◆ **Supplied data**:
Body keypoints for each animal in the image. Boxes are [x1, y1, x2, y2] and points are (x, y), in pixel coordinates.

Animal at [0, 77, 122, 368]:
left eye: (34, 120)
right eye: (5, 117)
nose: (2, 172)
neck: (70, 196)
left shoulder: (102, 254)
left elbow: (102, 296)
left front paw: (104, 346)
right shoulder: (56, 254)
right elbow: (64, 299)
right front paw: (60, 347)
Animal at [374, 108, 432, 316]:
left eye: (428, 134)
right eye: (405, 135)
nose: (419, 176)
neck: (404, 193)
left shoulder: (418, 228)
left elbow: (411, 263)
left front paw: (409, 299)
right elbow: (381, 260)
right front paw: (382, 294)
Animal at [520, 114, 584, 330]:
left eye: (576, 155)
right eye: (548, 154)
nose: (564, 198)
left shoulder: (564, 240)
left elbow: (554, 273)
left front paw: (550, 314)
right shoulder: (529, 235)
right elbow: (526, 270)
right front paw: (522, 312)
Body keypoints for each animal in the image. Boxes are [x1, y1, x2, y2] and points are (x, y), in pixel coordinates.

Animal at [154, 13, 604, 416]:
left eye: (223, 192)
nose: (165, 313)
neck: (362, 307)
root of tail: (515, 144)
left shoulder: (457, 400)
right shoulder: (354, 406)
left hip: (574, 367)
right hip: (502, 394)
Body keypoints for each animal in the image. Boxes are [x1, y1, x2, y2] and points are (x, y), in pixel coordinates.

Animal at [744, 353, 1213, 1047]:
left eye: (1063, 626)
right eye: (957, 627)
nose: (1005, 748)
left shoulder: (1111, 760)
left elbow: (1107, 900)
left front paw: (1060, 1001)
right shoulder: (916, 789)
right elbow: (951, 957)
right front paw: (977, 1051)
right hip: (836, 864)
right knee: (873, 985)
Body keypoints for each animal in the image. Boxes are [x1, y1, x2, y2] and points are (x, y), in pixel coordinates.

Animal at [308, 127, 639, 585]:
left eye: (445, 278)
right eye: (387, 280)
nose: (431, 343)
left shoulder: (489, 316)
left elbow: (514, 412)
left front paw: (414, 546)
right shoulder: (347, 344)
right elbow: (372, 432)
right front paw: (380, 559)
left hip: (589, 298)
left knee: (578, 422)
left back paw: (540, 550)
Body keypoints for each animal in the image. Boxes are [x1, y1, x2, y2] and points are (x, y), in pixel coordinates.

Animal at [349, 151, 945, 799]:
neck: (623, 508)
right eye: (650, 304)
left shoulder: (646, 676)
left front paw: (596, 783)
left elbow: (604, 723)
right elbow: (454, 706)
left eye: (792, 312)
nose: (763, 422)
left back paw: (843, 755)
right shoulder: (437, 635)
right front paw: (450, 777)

◆ **About this exercise**: Reproduce all data above, unchanged.

◆ **Solution to this problem**:
Body keypoints for each animal in the image. Boxes are [x1, y1, x2, y2] and points are (x, y), in pixel coordinates.

Animal at [0, 77, 122, 368]:
left eye: (34, 120)
right eye: (5, 117)
nose: (2, 172)
neck: (70, 196)
left shoulder: (102, 254)
left elbow: (102, 296)
left front paw: (104, 346)
right shoulder: (56, 254)
right elbow: (64, 299)
right front paw: (60, 347)
Animal at [374, 108, 432, 316]:
left eye: (428, 134)
right eye: (405, 135)
nose: (419, 176)
neck: (404, 193)
left shoulder: (418, 228)
left elbow: (411, 263)
left front paw: (409, 299)
right elbow: (381, 260)
right front paw: (382, 294)
Animal at [520, 114, 584, 330]:
left eye: (576, 155)
right eye: (548, 154)
nose: (564, 198)
left shoulder: (564, 240)
left elbow: (554, 273)
left front paw: (550, 314)
right shoulder: (529, 235)
right elbow: (526, 270)
right front paw: (522, 312)
Body keypoints for each animal in the image. Boxes are [x1, y1, x2, y2] and points are (x, y), in pixel coordinates.

Animal at [154, 13, 604, 416]:
left eye: (223, 192)
nose: (165, 313)
neck: (362, 307)
root of tail: (515, 144)
left shoulder: (457, 400)
right shoulder: (354, 406)
left hip: (574, 367)
right hip: (502, 394)
Body keypoints for each animal in the image. Boxes are [x1, y1, x2, y2] and points are (x, y), in pixel coordinates.

Animal at [744, 353, 1213, 1047]:
left eye: (1063, 626)
right eye: (957, 627)
nose: (1005, 748)
left shoulder: (1111, 760)
left elbow: (1107, 900)
left front paw: (1060, 1001)
right shoulder: (916, 789)
right elbow: (951, 957)
right front paw: (977, 1051)
right hip: (836, 864)
right knee: (873, 985)
Body keypoints for each animal in the image. Boxes are [x1, y1, x2, y2] and points are (x, y), in pixel coordinates.

Animal at [308, 127, 639, 585]:
left eye: (445, 278)
right eye: (387, 280)
nose: (431, 343)
left shoulder: (489, 316)
left elbow: (514, 412)
left front paw: (414, 546)
right shoulder: (347, 344)
right elbow: (372, 432)
right front paw: (380, 559)
left hip: (589, 298)
left knee: (578, 422)
left back paw: (540, 550)
Body keypoints for each animal in the image. Boxes are [x1, y1, x2, y2] and points are (x, y), in pixel coordinates.

Animal at [349, 151, 945, 799]:
neck: (623, 508)
right eye: (650, 304)
left shoulder: (646, 676)
left front paw: (596, 783)
left elbow: (604, 723)
right elbow: (454, 706)
left eye: (792, 312)
nose: (763, 422)
left back paw: (843, 755)
right shoulder: (437, 635)
right front paw: (450, 777)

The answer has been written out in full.